Determining the value of professional investment advice is a catch-22. While professional guidance has proven to boost returns over time, the cost of paying for it also eats away at those returns over time.
The key is to get advice that boosts returns far in excess of the cost of that advice, and that’s not easy when you try to navigate the maze of fees imposed by the Canadian investment industry.
Most Canadians investing for retirement wind up paying for advice whether they take it or not. Fees are baked into the most common investment vehicles – mutual funds – and crop up in various forms depending on the product, the vendor, or the relationship with a client. Despite numerous attempts at transparency the investment fee structure is as muddled as ever.
That tends to leave the average investor out in the cold and undermines the importance of professional management in an age when more Canadian retirement savings are exposed to the volatility of the broader market.
According to a 2015 study from the Montreal-based non-profit CIRANO Institute, investors who received professional advice were found to accumulate 3.9 times more assets after 15 years than comparable investors without advisors.
The most effective and common way of paying for investment advice is through a set percentage, charged annually based on the dollar value of assets invested. The advisor does well if the portfolio does well. Annual mutual fund fees could be as high as three per cent in Canada, which means the advice you receive from the advisor across the desk and the team managing the actual fund must generate an annual return of eight per cent to leave you with a five-per-cent gain.
When you factor in fees, it’s not hard to see why the average mutual fund underperforms the index it tracks, and why so many investors opt for passively-managed exchange-traded funds or robo-advisors, which charge much less.

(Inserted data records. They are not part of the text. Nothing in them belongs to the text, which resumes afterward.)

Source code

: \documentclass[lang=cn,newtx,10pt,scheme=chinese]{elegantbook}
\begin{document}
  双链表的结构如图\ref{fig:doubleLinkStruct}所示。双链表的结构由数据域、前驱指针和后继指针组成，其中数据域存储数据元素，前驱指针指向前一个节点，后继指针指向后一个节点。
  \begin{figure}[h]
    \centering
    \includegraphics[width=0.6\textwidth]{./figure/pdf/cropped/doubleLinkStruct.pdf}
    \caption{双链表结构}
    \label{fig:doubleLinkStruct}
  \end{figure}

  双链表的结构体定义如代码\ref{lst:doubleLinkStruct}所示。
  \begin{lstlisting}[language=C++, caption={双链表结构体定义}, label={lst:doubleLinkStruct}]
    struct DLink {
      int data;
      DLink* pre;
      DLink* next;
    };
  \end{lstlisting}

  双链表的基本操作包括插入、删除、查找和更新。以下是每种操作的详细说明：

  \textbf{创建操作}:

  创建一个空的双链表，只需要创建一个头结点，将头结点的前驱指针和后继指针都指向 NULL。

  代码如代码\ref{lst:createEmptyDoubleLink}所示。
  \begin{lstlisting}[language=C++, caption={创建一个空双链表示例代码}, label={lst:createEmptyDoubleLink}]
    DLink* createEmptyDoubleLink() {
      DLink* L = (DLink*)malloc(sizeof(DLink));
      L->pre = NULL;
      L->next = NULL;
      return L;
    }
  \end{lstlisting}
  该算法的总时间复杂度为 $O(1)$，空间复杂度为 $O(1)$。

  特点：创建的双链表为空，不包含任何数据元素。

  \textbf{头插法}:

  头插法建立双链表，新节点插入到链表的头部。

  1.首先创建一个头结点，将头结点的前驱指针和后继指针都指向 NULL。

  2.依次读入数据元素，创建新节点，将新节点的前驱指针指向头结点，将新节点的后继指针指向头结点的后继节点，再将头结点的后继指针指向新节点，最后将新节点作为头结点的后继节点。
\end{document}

But professional management is about more than returns. It’s about holding onto the wealth a client accumulates over time by managing risk as broader markets shift. A good advisor assesses a client’s risk tolerance and financial goals, and implements a comprehensive strategy to get them there over time. Good advisors have access to good research to find the best investments in the best sectors and geographic regions, and recommend selling them when they peak or as the client needs cash in retirement.
Good advisors also manage risk and boost returns by implementing tax saving strategies that effectively utilize registered accounts such as registered retirement savings plans (RRSP), tax-free savings accounts (TFSA), and, in some cases, non-registered investment accounts.
Good advisors also clarify how fees are generated and strive to keep them low. If their fees grow in dollar amounts as the portfolio grows, they have the opportunity to lower the percentage they charge. Wealthy clients often pay less than one per cent, which explains why the best advisors tend to focus on a few wealthy clients. There should come a time where any portfolio outgrows high-fee mutual funds in favour of direct investing.
Most important, good advisors deal with the human element. They keep their clients on track as markets fluctuate, and help them prepare and adjust to major changes in their lives such as the loss of a spouse.
Good advisors also require good clients. A recent Scotiabank investment poll found half of Canadians saving for retirement have not met with their advisors in the past 12 months.
Good clients do their homework, remain engaged, develop realistic expectations, and commit to saving.